Корреспондент газеты ВЗГЛЯД Полина Ханбигян встретилась с Павлом Басинским накануне презентации «Русского романа», вышедшего в издательстве «Вагриус».
Я не утверждаю, что написал хороший роман. Но я стопроцентно утверждаю, что написал: а) роман и б) русский роман
– Почему ты написал «Русский роман»?
– Около 10 лет назад мне пришла идея написать книгу о русском романе. Я ужасно люблю этот жанр – и роман вообще, и русский роман в особенности…
– И в чем же его специфика?
– Русский роман – ответвление от европейского романа, это несомненно. Это вообще не русский жанр, в отличие, скажем, от повести или классического рассказа. Тем не менее именно в романистике русская литература заняла лидирующие позиции в мире. В любой стране, хоть в Европе, хоть в США, хоть в Индии, хоть в Китае, назовите имена Толстого и Достоевского… Это как пароль.
В то же время для меня очевидно, что русский роман хотя и пришел к нам из Европы, но обрел совершенно иной вид. Это как с ницшеанством или марксизмом. Только в отличие от философии и политики русский роман не принес нам вреда, а, наоборот, вознес на вершины мировой литературы.
– Мне уже встречались книги с таким названием…
– Во Франции еще в XIX веке вышла книга Мельхиора де Вогюе «Le Roman Russe». Книжка – так себе. Но все же там писалось, что русский роман отличается от европейского повышенной метафизичностью (что правда), большим психологизмом (что сомнительно) и т.д.
И мне захотелось написать книгу о русском романе в целом. Не «Русский роман начала XIX века» или «Проблемы романистики Тургенева», а именно в целом освоить жанр.

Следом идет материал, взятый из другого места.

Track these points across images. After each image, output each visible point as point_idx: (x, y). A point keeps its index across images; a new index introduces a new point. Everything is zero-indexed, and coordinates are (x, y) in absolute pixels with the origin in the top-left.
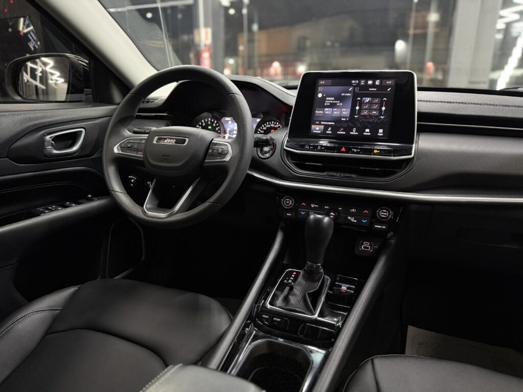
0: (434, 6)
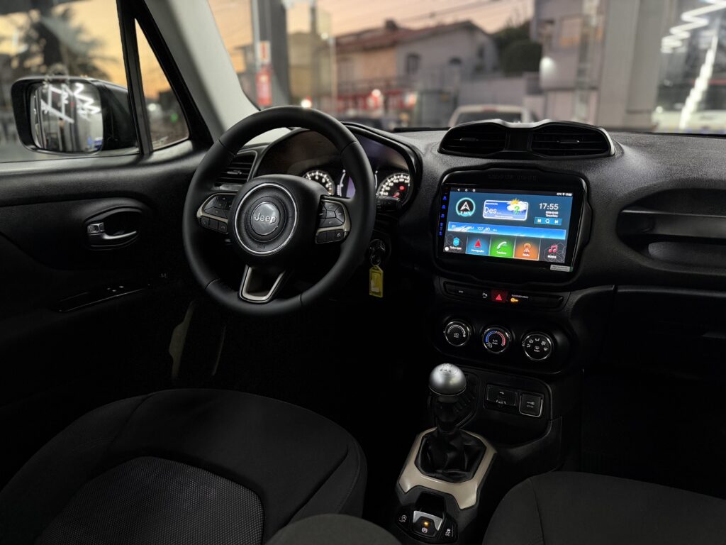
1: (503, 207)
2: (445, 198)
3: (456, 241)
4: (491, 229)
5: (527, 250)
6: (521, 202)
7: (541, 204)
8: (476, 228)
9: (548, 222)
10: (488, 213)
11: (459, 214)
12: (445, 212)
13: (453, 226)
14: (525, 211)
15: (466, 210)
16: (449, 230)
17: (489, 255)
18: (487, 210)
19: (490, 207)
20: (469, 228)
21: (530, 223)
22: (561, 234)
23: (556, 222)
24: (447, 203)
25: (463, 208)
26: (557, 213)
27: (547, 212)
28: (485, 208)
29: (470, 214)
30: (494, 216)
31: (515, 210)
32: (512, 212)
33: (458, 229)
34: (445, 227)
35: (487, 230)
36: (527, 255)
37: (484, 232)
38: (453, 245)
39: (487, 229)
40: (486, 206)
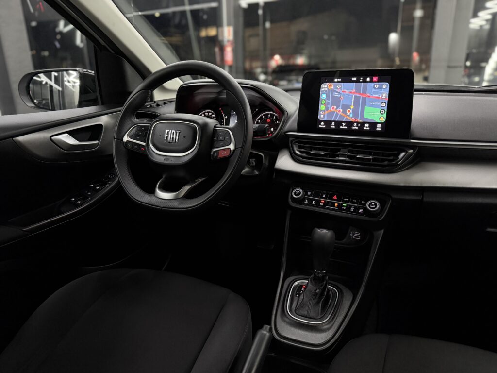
0: (419, 5)
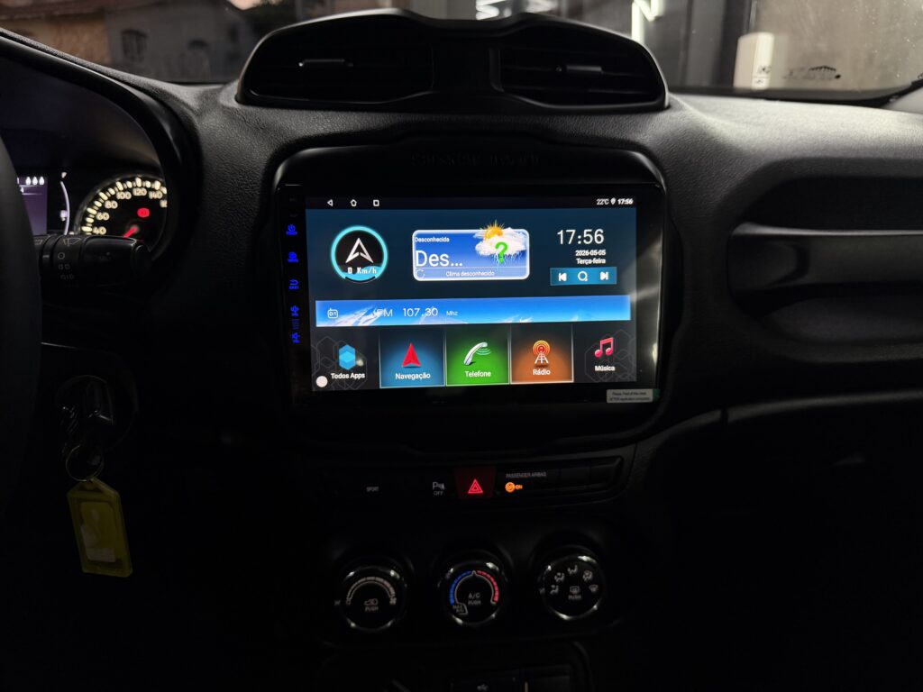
1: (465, 248)
2: (292, 230)
3: (348, 357)
4: (442, 311)
5: (542, 358)
6: (509, 230)
7: (561, 233)
8: (398, 312)
9: (583, 277)
10: (426, 267)
11: (343, 275)
12: (301, 271)
13: (330, 312)
14: (523, 253)
15: (360, 262)
16: (320, 324)
17: (446, 384)
18: (421, 257)
19: (430, 248)
20: (379, 313)
21: (538, 286)
22: (620, 307)
23: (604, 276)
24: (300, 244)
25: (351, 257)
26: (603, 252)
27: (579, 253)
28: (416, 253)
29: (376, 272)
30: (443, 273)
31: (497, 252)
32: (491, 258)
33: (348, 321)
34: (307, 316)
35: (429, 315)
36: (545, 372)
37: (422, 321)
38: (340, 370)
39: (430, 311)
40: (420, 246)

Идея была нахальной, даже невозможной, но только невозможные идеи интересно воплощать.
Несколько лет я собирал материал. В отрыве от газетной работы, разумеется. Честно сидел в Ленинке, делал конспекты, читал теоретиков романа от Дьёрдя Лукача до Вадима Кожинова.

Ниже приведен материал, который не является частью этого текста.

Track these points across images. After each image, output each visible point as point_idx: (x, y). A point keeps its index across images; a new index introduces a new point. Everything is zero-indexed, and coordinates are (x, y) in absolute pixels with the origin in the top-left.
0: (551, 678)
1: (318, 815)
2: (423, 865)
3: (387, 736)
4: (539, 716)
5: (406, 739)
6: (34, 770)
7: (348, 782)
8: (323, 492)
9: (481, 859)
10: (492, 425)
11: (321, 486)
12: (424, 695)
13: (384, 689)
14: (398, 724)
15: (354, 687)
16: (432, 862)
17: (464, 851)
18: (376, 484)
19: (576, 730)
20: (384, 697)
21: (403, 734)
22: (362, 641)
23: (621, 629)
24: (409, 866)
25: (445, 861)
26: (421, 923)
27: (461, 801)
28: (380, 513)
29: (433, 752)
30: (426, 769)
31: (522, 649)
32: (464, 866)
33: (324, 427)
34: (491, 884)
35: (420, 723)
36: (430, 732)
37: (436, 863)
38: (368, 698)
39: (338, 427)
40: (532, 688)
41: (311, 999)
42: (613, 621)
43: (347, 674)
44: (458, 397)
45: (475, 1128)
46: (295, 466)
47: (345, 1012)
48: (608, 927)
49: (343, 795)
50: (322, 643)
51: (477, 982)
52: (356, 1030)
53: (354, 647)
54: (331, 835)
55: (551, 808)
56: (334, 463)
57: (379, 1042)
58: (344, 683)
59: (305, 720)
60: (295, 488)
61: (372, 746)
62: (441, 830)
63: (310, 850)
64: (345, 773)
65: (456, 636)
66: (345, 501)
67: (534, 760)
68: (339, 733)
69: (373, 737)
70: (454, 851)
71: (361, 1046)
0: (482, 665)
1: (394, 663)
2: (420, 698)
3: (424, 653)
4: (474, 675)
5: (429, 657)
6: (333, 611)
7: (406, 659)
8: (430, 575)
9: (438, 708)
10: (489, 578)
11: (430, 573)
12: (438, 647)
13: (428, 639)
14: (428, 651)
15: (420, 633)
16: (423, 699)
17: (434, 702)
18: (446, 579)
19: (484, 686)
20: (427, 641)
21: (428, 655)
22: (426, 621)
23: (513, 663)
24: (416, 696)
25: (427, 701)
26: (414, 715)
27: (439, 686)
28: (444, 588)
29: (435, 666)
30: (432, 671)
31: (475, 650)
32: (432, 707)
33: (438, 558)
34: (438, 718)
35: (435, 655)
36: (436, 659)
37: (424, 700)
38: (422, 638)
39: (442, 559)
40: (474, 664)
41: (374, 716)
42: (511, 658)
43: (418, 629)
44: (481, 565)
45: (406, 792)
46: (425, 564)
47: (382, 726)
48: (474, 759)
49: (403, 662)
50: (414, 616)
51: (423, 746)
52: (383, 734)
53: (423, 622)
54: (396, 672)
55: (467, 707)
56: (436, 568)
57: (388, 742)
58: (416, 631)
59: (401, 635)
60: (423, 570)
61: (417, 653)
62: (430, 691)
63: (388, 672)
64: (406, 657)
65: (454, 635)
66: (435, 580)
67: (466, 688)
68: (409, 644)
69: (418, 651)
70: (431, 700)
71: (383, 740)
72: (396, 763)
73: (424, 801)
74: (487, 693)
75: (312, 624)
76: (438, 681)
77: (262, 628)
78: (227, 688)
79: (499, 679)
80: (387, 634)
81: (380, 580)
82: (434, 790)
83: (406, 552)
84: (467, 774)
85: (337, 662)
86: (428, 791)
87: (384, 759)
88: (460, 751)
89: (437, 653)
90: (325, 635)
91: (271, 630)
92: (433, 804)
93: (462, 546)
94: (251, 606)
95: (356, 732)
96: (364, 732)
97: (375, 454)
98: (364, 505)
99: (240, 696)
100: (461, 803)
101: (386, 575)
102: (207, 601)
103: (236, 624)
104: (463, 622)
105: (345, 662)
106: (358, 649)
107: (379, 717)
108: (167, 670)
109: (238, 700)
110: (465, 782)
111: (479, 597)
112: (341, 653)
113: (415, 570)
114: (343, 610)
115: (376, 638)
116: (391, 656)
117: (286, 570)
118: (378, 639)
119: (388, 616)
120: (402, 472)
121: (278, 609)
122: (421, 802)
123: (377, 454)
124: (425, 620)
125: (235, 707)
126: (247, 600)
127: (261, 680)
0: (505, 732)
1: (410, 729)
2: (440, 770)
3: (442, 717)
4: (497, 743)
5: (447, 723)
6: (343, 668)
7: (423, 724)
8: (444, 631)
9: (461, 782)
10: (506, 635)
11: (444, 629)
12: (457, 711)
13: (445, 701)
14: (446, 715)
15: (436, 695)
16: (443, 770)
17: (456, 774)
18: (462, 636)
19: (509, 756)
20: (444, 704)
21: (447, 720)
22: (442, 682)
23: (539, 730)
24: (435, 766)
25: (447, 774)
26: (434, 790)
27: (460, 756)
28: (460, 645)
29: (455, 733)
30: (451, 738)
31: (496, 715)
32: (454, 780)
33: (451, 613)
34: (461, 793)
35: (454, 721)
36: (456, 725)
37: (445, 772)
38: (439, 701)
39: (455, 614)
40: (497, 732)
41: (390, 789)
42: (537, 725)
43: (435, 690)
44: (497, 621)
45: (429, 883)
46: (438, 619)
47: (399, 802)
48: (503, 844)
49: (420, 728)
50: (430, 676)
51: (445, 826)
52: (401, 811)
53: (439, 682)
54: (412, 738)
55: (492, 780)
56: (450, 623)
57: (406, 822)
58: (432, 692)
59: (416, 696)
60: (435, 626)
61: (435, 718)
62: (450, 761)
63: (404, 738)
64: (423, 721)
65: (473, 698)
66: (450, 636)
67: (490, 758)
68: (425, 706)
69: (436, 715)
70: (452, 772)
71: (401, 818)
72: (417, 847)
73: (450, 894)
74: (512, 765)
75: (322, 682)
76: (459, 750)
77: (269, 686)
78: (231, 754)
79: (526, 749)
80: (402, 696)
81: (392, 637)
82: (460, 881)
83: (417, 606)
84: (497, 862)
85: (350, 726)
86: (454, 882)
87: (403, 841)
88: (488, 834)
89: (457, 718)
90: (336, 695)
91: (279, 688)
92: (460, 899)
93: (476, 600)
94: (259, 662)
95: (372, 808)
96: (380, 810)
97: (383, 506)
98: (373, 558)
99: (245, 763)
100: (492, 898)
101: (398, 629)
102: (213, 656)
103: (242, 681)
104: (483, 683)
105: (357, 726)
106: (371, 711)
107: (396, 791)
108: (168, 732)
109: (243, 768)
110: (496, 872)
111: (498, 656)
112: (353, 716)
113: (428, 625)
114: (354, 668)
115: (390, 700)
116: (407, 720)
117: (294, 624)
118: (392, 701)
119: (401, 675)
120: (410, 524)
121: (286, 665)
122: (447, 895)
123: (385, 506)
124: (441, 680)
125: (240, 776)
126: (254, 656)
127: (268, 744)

Разумеется, перепахал Михаила Бахтина, гениального теоретика романа. Насколько было возможно, перечитал русскую романистику, восполнял пробелы и т.д. Наконец, сел и набрал на компьютере: «Павел Басинский. Русский роман».
И сразу понял, что никакой филологической книжки не напишу. Писать в академическом ключе? Это не мой язык, хотя я трепетно уважаю академических филологов. Писать в эссеистском, писательском ключе? Это должны были сделать или Набоков, или Андрей Битов. А с какого перепуга писательскую книгу о романе пишет критик и журналист?
В общем, у меня наступило тяжкое время. Я понял, что замысел не состоится. И тогда я сказал себе весело: «Если ты такой умный, если так много знаешь о русском романе, ну и напиши этот самый русский роман».
– Как ты вышел из затруднения?
– Решил написать некий универсальный русский роман. Объединить все жанры. Поиграть, но поиграть всерьез.
Вот и вышло то, что вышло. Я не утверждаю, что написал хороший роман. Но я стопроцентно утверждаю, что написал: а) роман и б) русский роман.
Между тем главный просчет современной русской романистики в том, что она, как правило, совершенно не чувствует жанра. За что давали Букера? За что угодно, но не за роман. За большие – хорошие или плохие – тексты, но не за роман, как его понимали истинные романисты от Стивенсона до Достоевского.
Мне было интересно это делать. Я проверял свои теоретические выводы на практике. Я был исследователем слона, который стал сам слоном. Может, и плохоньким, но слоном.
И конечно, в какой-то момент мой роман вышел из-под моего контроля. Кстати, теперь я убежден, что романист должен быть немножечко графоманом, то есть текст должен вести его помимо его воли.
Потом уже можно сокращать, совершенствовать и прочее. В один присест, без приступов неконтролируемого «безумия» роман не напишешь. Как не напишешь его, не зная хотя бы главных законов романистики.
Потом я смиренно понес свой опус в «Вагриус», главным образом потому, что издательство находится в том же здании, что и «Российская газета», где я сейчас работаю. «Роман» с «Вагриусом» состоялся, и я чрезвычайно благодарен за это издательству. Сегодня это одно из редких издательств, которое работает с авторами «штучно», а не «серийно». И там все еще жива старая школа редактуры.
Конечно, я понимаю, что подставился. Критик, который сам написал роман, похож на голого монаха. До этого всех поучал, каким надо быть человеку, а как разделся – смотреть стыдно! Критик, который сам вышел на литературное поле брани, обречен на избиение.